I posted this status as a sort of tongue-in-cheek remark 1) about how I'm too lazy/cold to bother shaving my legs and 2) in sarcasm about the stereotype that men and women "let themselves go" upon marriage. However, I was particularly interested in the three men who declared my status as "TMI." As any good philosopher would do, I thought of other similar hypotheticals and how one might react. I ended up with the postulate that if a man bragged about Movemeber, he would not receive a response of "TMI." If he posted about shaving his legs, he would probably just be called gay (which is another topic on misandry and inherent homophobia in social constructs of masculinity entirely). I guess I missed the memo that women shouldn't publicly talk about shaving their legs. So this got me doing some research.

What I discovered what a social phenomenon called effortless beauty. This essentially says that women should always be socially attractive and presentable and hide the effort behind it. It comes from the idea that women's bodies are inherently obscene, and much more so than men's (E.G. why it's okay for men to go topless in public and not women). And because her body is obscene and is yet required to meet the beauty standards of her society, she must not discuss how she manipulates her body to meet those standards.
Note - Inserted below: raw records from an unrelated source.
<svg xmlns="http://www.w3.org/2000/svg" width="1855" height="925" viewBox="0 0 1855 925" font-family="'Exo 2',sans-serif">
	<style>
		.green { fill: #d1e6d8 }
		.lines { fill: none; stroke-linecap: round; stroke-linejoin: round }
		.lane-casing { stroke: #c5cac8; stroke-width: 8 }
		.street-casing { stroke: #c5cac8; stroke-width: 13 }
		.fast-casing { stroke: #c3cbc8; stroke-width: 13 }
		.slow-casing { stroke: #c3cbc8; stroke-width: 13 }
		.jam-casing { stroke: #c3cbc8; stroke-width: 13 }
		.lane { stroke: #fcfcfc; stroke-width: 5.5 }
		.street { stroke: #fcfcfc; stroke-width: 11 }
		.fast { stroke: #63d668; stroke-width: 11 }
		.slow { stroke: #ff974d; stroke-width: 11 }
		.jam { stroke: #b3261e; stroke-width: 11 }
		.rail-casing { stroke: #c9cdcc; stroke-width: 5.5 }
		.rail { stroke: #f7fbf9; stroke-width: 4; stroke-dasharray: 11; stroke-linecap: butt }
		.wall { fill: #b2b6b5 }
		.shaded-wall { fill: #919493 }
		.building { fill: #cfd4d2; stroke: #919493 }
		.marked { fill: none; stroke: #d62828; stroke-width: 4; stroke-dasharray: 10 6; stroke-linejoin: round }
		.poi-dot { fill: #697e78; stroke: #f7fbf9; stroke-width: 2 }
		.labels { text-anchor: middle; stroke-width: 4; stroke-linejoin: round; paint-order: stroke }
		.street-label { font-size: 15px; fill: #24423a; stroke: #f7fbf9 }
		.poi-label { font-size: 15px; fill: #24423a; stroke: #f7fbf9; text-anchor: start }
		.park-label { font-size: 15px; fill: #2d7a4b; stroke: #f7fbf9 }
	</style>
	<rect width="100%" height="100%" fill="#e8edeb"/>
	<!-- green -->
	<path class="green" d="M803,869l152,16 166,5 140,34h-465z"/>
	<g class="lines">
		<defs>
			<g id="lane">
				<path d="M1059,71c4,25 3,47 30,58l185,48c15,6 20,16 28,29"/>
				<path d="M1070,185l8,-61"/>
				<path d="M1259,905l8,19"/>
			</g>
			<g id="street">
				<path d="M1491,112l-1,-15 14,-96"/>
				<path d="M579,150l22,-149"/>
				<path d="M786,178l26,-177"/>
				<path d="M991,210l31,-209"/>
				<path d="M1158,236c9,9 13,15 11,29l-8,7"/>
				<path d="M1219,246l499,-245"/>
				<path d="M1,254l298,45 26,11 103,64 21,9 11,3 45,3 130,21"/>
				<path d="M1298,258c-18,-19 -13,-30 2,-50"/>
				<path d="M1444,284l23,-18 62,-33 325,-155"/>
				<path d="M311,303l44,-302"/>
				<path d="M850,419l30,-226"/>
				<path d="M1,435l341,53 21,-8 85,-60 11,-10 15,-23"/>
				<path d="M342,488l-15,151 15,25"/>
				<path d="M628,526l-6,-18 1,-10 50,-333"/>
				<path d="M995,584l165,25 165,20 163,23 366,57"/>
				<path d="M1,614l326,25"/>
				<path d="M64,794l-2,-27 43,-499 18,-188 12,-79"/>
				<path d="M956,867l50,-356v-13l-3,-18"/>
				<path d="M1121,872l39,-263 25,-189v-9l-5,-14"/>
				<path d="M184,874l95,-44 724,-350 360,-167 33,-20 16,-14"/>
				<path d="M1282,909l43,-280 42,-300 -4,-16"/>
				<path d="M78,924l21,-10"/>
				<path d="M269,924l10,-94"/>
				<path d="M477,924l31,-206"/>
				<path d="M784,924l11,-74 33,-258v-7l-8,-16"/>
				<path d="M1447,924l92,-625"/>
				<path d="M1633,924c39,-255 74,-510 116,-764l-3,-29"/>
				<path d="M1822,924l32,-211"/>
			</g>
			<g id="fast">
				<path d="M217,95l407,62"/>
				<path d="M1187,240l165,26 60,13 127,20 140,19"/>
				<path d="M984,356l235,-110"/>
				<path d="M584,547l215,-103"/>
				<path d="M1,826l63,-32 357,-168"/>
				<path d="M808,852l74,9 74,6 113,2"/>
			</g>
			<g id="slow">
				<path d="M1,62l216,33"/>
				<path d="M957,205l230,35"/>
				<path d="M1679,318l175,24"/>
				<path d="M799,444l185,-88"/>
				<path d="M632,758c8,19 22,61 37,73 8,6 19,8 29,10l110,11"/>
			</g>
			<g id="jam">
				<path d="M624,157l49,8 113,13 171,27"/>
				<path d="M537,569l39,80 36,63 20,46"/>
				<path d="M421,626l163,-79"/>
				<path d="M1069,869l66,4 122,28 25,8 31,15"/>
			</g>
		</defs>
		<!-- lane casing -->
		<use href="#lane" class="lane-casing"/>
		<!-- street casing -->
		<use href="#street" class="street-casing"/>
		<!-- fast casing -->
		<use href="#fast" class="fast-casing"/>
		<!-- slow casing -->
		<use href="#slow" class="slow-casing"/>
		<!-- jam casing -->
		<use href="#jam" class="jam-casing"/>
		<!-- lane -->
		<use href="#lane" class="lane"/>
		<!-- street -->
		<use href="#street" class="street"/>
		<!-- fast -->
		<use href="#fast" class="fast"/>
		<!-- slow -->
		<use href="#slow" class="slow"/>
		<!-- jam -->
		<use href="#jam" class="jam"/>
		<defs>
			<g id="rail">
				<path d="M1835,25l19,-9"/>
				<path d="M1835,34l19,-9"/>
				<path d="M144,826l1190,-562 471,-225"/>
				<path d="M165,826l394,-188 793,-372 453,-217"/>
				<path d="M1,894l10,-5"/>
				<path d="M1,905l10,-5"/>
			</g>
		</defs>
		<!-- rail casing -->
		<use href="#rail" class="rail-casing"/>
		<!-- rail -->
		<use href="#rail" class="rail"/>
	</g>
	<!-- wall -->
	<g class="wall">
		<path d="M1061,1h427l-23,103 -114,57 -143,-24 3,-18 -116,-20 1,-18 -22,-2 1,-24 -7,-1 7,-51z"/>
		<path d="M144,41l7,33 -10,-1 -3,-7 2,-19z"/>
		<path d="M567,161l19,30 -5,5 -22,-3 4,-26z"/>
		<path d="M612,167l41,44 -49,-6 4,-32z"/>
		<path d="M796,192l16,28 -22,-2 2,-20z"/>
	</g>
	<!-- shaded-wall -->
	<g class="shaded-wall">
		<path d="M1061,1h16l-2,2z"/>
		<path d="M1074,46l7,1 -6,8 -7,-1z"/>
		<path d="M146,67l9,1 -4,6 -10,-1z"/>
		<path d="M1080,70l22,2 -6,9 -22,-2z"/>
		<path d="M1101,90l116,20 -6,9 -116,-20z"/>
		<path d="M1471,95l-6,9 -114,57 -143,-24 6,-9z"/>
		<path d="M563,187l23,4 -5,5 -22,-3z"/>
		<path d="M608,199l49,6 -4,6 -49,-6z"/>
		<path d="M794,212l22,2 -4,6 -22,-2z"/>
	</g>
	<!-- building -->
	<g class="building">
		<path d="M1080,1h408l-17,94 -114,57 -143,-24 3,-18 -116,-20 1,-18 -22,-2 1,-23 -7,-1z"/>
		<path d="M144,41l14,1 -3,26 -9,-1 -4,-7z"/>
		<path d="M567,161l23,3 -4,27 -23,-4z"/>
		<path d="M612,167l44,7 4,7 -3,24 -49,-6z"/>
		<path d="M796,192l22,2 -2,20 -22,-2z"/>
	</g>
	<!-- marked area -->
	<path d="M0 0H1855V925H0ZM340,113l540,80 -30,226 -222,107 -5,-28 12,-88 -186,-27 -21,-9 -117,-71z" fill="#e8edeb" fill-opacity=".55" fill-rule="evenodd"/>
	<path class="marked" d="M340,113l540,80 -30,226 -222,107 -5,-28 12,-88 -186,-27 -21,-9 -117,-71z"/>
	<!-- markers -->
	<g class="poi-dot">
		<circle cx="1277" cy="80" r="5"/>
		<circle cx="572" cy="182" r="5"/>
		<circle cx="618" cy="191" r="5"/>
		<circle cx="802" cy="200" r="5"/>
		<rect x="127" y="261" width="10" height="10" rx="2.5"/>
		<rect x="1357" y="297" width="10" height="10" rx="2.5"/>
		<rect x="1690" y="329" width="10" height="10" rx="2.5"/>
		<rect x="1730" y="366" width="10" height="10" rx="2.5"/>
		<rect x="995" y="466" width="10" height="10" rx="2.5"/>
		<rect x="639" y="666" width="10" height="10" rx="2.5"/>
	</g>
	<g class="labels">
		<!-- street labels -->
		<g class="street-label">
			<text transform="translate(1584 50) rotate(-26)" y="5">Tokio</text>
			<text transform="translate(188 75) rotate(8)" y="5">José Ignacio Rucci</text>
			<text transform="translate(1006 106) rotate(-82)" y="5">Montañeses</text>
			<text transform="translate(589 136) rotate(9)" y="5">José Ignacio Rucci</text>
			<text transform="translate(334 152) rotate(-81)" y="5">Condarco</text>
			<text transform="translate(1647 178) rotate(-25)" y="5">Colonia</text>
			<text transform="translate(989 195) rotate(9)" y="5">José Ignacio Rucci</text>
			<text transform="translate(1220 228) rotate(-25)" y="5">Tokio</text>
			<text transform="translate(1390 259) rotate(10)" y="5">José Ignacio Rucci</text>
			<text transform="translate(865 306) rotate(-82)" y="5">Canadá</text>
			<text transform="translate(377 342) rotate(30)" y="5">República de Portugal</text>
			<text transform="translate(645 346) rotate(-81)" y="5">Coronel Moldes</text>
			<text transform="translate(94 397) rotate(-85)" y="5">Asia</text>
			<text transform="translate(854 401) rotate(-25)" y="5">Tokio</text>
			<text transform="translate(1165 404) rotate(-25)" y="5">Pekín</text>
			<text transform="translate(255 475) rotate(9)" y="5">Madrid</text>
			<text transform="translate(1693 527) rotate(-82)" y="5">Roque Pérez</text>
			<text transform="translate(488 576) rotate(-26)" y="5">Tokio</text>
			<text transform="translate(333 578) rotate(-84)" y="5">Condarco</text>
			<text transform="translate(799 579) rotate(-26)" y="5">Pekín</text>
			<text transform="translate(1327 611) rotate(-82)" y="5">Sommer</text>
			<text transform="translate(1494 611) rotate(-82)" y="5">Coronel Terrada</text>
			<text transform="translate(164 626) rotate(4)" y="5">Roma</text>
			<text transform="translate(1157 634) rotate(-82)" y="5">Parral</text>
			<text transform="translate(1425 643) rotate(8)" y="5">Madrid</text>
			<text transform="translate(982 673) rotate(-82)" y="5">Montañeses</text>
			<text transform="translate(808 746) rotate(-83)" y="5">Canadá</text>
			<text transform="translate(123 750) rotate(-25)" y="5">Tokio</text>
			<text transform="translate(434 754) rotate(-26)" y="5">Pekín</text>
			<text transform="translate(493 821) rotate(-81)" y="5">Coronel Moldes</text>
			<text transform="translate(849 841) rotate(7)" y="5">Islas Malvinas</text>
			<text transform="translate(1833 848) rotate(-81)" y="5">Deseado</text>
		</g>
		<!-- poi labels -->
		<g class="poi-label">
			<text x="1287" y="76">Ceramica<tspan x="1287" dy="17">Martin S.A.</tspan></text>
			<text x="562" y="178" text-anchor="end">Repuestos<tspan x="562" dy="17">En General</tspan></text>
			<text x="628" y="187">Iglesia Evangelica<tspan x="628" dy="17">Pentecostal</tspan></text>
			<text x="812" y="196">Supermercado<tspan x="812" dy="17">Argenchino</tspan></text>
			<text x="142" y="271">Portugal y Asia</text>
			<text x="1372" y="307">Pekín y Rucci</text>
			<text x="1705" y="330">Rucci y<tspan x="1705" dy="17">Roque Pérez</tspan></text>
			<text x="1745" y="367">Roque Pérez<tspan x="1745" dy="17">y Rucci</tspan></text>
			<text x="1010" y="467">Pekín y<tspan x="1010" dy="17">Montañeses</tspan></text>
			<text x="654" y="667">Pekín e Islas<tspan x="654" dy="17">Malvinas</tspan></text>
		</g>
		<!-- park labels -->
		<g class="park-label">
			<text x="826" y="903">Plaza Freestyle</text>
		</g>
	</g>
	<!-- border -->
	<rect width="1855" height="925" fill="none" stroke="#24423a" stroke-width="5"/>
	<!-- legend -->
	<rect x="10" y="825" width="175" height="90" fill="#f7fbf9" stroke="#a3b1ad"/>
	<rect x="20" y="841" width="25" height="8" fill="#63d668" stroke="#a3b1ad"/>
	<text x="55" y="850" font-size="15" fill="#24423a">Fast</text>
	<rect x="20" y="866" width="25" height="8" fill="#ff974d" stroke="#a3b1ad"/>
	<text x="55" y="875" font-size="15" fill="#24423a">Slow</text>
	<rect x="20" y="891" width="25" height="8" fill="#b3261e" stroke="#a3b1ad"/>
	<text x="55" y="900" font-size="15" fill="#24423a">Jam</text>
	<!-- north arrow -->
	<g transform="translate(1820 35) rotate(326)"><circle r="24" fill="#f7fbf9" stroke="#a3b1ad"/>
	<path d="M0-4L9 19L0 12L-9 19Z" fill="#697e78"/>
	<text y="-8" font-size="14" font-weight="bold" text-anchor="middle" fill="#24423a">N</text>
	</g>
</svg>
I also think the TMI could come from the fact that I haven't shaved my legs in almost a month and therefore don't currently meet standards of attractiveness. We live in a culture where it is expected that women be objectified by society, even if there are men who consciously don't objectify them (which, by the way, there are). We dehumanize women by compartmentalizing them into body parts. We live in a culture where society somehow has a right to the objectification of women (see: victim blaming and catcalling), even if a large population of men necessarily don't. When a woman chooses not to shave her legs (or smile when a man asks her, or conform to weight standards, or says "no" when a man asks for sex), she is infringing on society's right to objectify her. It's being taken for granted that it's totally okay for society to put women on a pedestal when the women do conform to their standards of physicality. And only when that is taken for granted is it wrong for women to infringe of society's rights of objectification.

My husband also pointed out that because I am married, I am no longer sexually available to any other men, which is another way I (and other monogomously married women) infringe on men's rights to objectify.

I had a friend who waxed her upper lip and chin and was mortified to let anyone know she did that. She (and so many other women) fall into this idea that the people around us have a right to our attractiveness and a right not to know how it got there. Thus, the myth of effortless beauty.

Which is why (some) men don't want to hear about a woman not shaving her legs.

I can see why this post could be construed as anti-man, but I'd like to here offer that my brand of feminism (and that of many, many other feminists) doesn't see men as the enemy. Rather, the enemy is the false and harmful social constructs of masculinity and femininity to which we are bound. However, I do think it's interesting that those who called my status "TMI" are men.